Stored data: Begin

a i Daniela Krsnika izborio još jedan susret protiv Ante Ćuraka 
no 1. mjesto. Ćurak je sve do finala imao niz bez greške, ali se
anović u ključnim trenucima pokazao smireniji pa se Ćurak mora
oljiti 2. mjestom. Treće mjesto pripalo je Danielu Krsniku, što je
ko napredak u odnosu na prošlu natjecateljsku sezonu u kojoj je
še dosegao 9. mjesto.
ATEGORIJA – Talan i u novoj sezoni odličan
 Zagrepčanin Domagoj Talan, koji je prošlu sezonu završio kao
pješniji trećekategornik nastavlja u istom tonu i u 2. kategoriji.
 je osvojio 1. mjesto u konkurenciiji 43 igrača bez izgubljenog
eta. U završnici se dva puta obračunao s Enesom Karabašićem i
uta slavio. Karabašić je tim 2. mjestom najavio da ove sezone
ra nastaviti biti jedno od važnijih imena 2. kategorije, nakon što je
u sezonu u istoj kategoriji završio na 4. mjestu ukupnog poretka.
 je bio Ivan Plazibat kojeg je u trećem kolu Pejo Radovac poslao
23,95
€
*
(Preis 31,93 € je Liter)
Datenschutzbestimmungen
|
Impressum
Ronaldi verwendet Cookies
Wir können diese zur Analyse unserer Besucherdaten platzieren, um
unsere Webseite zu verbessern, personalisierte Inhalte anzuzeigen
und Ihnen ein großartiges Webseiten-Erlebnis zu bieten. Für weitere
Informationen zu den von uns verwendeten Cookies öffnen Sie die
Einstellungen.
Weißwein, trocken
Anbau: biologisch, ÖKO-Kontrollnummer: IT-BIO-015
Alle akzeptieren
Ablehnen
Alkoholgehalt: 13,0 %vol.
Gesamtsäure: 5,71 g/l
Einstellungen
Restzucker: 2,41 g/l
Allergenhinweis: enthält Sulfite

Stored data: End
Stored data: Begin

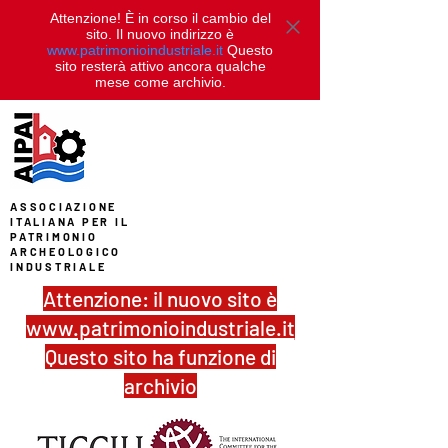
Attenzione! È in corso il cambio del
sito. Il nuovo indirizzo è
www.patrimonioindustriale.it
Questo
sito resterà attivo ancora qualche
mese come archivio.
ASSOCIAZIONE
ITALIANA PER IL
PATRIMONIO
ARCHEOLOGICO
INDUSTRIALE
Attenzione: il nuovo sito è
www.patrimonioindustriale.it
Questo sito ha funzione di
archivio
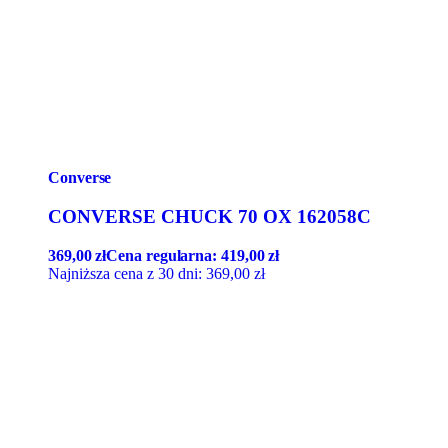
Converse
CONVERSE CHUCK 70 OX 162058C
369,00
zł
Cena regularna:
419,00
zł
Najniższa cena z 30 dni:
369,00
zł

Stored data: End
Stored data: Begin

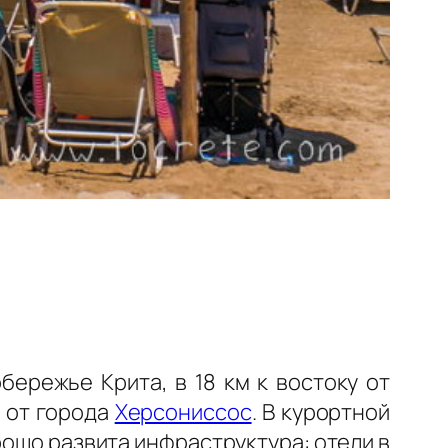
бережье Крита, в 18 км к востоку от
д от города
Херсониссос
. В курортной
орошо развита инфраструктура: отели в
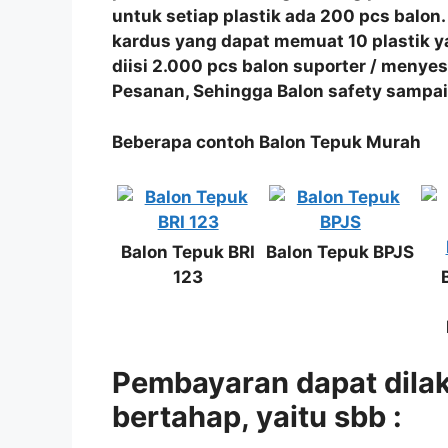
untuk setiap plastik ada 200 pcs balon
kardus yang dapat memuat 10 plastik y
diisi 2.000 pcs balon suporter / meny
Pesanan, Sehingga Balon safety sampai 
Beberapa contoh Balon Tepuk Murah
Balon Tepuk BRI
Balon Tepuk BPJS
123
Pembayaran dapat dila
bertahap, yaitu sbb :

Stored data: End

» What to do
Starting at the line that has "u sezonu u istoj" and ending at the line that has "Wir können diese", please write out the lines above exactly, leaving out all others.

» Answer to the problem
u sezonu u istoj kategoriji završio na 4. mjestu ukupnog poretka.
 je bio Ivan Plazibat kojeg je u trećem kolu Pejo Radovac poslao
23,95
€
*
(Preis 31,93 € je Liter)
Datenschutzbestimmungen
|
Impressum
Ronaldi verwendet Cookies
Wir können diese zur Analyse unserer Besucherdaten platzieren, um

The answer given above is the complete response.